I have been keeping an eye on the new Ben Stein movie “Expelled”, interested to see what the turnout might be this weekend for its opening. In case you weren’t aware of it, “Expelled” is a movie that Stein made to expose the state of the debate between Intelligent Design and Evolution on college campuses. The movie tries to show the complete lack of tolerance in the academic and scientific community for any inclusion of a Creator, to the degree that some scientists and teachers have been denied jobs, tenure, and even been “expelled” from their positions because of their acceptance of the idea that at some point “life” required more than just a random act of “poof in the goop” to come into existence.
None of this is new… in my lifetime, God has always been denied on campus. My degree is in biology. I will always remember my very first college class, Biology 101, forty years ago. I was in a big lecture hall full of very nervous freshmen. The prof was a small, crippled up man with a scowl on his face, and he walked across the platform in front of us, turned to face us, and with nary a greeting or an introduction said “There is NO GOD. There will be no talk of God in this class. Don’t bring it up again.” Those were the first words I heard in my college education and in my incredibly naive, rebellious ignorance, I thought that was the most liberating thing I had ever heard. Over the next four years the indoctrination into atheism, Darwinism, and humanism was completed. I use the term indoctrinated purposely, and not as hyperbole. I wasn’t the only one who sucked it up willingly.

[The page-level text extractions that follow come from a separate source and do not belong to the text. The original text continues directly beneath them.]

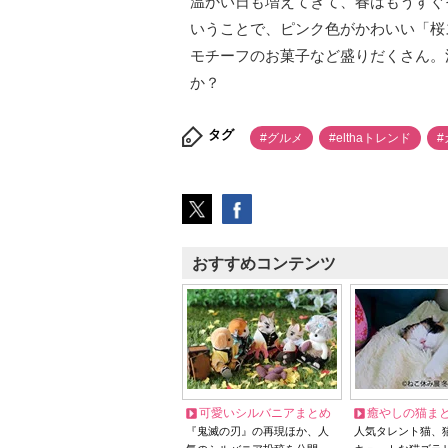
温かい日も増えてきて、春はもうすぐそ
いうことで、ピンク色がかわいい「桜ス
モチーフのお菓子など盛りだくさん。
か？
タグ
#グルメ
#elthaトレンド
#
おすすめコンテンツ
可愛いシルバニアまとめ
癒やしの猫ま
『鬼滅の刃』の再現ほか、人
人気タレント猫、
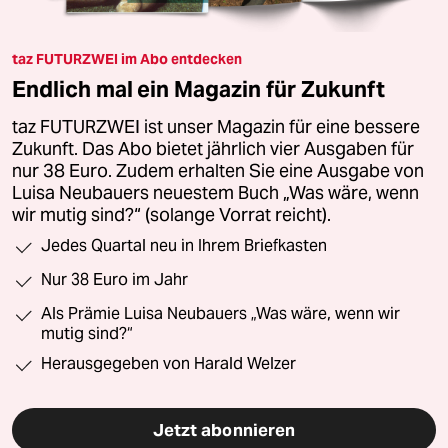
taz FUTURZWEI im Abo entdecken
Endlich mal ein Magazin für Zukunft
taz FUTURZWEI ist unser Magazin für eine bessere
Zukunft. Das Abo bietet jährlich vier Ausgaben für
nur 38 Euro. Zudem erhalten Sie eine Ausgabe von
Luisa Neubauers neuestem Buch „Was wäre, wenn
wir mutig sind?“ (solange Vorrat reicht).
Jedes Quartal neu in Ihrem Briefkasten
Nur 38 Euro im Jahr
Als Prämie Luisa Neubauers „Was wäre, wenn wir
mutig sind?“
Herausgegeben von Harald Welzer
Jetzt abonnieren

Ed Morrissey has a review over at Hot Air, which was written after an early screening in February and originally appeared on his other blog. I mention it to point out one of the problems inherent in the whole subject of creation/evolution/faith/science/atheism. Understanding what is being spoken about, what is being professed, and what is being attacked is crucial in this debate. But it is where much of the disagreement arises, even before you begin discussing “the facts”. Take for example, the meaning of the word “evolution”. What does it mean? What I understand the word to mean might be diferent than what you do. Try this on for size, from Morrissey’s review.

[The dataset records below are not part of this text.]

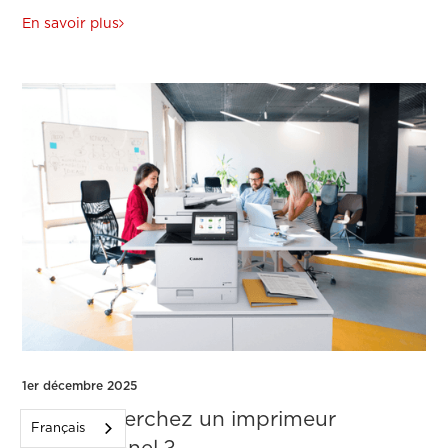
En savoir plus
1er décembre 2025
Vous recherchez un imprimeur
Français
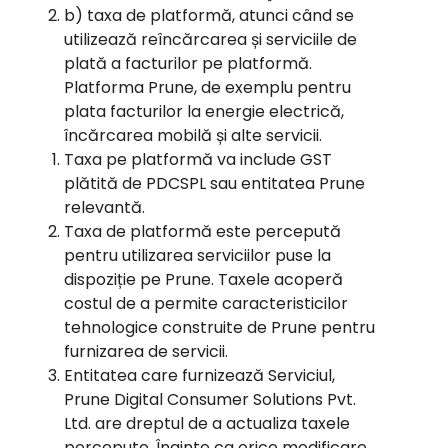
b) taxa de platformă, atunci când se
utilizează reîncărcarea și serviciile de
plată a facturilor pe platformă.
Platforma Prune, de exemplu pentru
plata facturilor la energie electrică,
încărcarea mobilă și alte servicii.
Taxa pe platformă va include GST
plătită de PDCSPL sau entitatea Prune
relevantă.
Taxa de platformă este percepută
pentru utilizarea serviciilor puse la
dispoziție pe Prune. Taxele acoperă
costul de a permite caracteristicilor
tehnologice construite de Prune pentru
furnizarea de servicii.
Entitatea care furnizează Serviciul,
Prune Digital Consumer Solutions Pvt.
Ltd. are dreptul de a actualiza taxele
percepute. Înainte ca orice modificare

I believe evolution is demonstrably proven in enough examples to say that its effect on variation in species cannot be denied. The example I used tonight in discussing this with another viewer (certainly not the only example) is antibiotic effects on bacteria. Antibiotics that kill 99% of bacteria eventually promote the survival and the expansion of the 1% that resist them, created superbacteria that require another set of antibiotics to cure, and so on.
I expect that many folks would agree with that, and as far as the facts go, I do too. But I don’t call that evolution, I call it adaptation, or selection if you must. I don’t call that creation either. The resulting “superbacteria” is not a different species, and it is not an example of the kind of “dinosaurs evolved into birds” and “man from monkeys” evolution that atheists like my first college professor want us all to believe in. And it has absolutely nothing to do with the question of where did life come from in the first place?… and really, that is what the whole debate gets down to at the bottom, isn’t it? Is there a God? How do you know? And why do you insist on calling your faith in the non-existence of a Creator logical and scientific, but dismiss my faith in the existence of that Creator as superstitious? Neither of us will ever be able to provide the other with belief changing, convincing proof.
My first biology prof knew that was what it was all about, and he got up on his little soapbox, or his bully pulpit if you will, and he abolished God from his classroom, and did his best to abolish God from the belief systems of his students. And that is what Ben Stein’s movie is more properly about. Whose belief system will be taught on campus, and whose will be “Expelled”?
…the film does an excellent job of demonstrating atheism as a belief system. Atheism as represented by Richard Dawkings and others in this film gets exposed as exactly the kind of belief system they claim to despise. They can’t prove God exists — and they can’t prove God doesn’t exist. They make the common fallacy of arguing that absence of evidence amounts to evidence of absence.
The film is not so much about promoting one side or the other in the Darwinism vs Intelligent Design battle. From all I can read about the film, the thrust is about academic freedom and the stifling, oftentimes the repression, of debate on campus today. Judging from the angry and dismissive “reviews” I’ve read this morning from various MSM outlets, I’d say that Ben Stein has hit a nerve. I intend to get out to see it. But I suspect that having seen it over forty years, I will not be surprised by anything he has to show. “The scientists have proven it, so that settles it, now shut up” is a club we see used in many places today. I expect that what Stein shows in his movie will be quite similar to the kind of things we see from the glowball warming crowd. AlGore has one of those clubs. And in many ways, the debate there is the very same debate over whose belief system will prevail in the public square. But perhaps that is a post for Earth Day.